Borjomi might become Russian controlled
By Messenger Staff
Monday, February 23
The opposition is very actively discussing the issue of strategic assets in Georgia being purchased by Russian companies. Some of these companies are private but most of them are state owned.
The Democratic Movement for United Georgia (leader Nino Burjanadze) held a press conference last week at which its representative Davit Chezhia stated that the announced auction of the license to produce Borjomi mineral water for the next 25 years might be designed to hand this facility to the Russians, meaning one more important strategic asset will become Russian-owned. Chezhia thinks that any Russian state-supported but privately registered company could offer a huge amount of money which other competitors, including Georgian companies, could not match.
The Ministry of Economic Development of Georgia has announced that the auction will be held on March 20 and that the license has an initial starting price of USD 8 million. However the Georgian Glass and Mineral Water Company (GG&MW) has made a ‘statement for clarification’ which says that GG&MW is the owner of the Borjomi mineral water business and is not planning to either sell or share it. GG&MW has held the extraction and production license being auctioned since 1997.

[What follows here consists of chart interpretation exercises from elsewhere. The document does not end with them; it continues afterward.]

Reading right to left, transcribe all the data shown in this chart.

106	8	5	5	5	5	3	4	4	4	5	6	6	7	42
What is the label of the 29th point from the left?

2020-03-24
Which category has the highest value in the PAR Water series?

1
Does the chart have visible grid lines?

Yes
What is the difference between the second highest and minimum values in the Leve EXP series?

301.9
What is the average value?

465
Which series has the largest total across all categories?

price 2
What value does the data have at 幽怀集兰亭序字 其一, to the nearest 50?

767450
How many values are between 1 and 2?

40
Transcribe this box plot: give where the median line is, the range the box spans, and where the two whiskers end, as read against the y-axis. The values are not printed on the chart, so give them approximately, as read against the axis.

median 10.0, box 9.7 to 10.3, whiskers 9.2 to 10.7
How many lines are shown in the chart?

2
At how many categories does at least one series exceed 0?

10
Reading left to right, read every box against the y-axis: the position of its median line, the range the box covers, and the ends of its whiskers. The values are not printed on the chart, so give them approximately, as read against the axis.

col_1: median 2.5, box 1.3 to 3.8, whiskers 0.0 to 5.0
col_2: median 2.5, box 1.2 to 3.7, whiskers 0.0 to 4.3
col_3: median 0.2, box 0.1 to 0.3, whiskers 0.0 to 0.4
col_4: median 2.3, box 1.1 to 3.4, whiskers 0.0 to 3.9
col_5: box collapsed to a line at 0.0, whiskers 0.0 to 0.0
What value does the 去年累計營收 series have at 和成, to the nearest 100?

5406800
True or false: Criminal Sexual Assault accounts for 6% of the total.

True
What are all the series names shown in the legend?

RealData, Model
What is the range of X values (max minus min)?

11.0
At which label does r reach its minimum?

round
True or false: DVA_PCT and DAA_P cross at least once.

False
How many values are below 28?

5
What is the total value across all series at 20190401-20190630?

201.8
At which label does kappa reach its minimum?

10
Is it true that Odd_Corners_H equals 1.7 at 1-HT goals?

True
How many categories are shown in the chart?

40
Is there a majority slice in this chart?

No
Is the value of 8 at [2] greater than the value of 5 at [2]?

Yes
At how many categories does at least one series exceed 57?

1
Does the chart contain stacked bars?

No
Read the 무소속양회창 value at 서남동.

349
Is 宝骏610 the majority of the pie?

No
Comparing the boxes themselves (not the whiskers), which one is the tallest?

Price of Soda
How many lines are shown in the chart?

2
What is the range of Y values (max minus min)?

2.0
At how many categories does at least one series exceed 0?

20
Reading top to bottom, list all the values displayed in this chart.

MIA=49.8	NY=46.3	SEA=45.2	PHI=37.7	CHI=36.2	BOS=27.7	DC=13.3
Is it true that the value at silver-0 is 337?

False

The GG&MW statement makes clear that anyone participating in the tender auction should be aware that GG&MW has spent dozens of millions of USD to build up the facility over the last 12 years. Regardless of the result of the auction the company does not intend to sell the assets it owns and neither will its shareholders think of selling their shares. Therefore whoever wins the right to extract the water will hardly be able to bottle it independently, as GG&MW still owns the bottling facility and all other relevant infrastructure.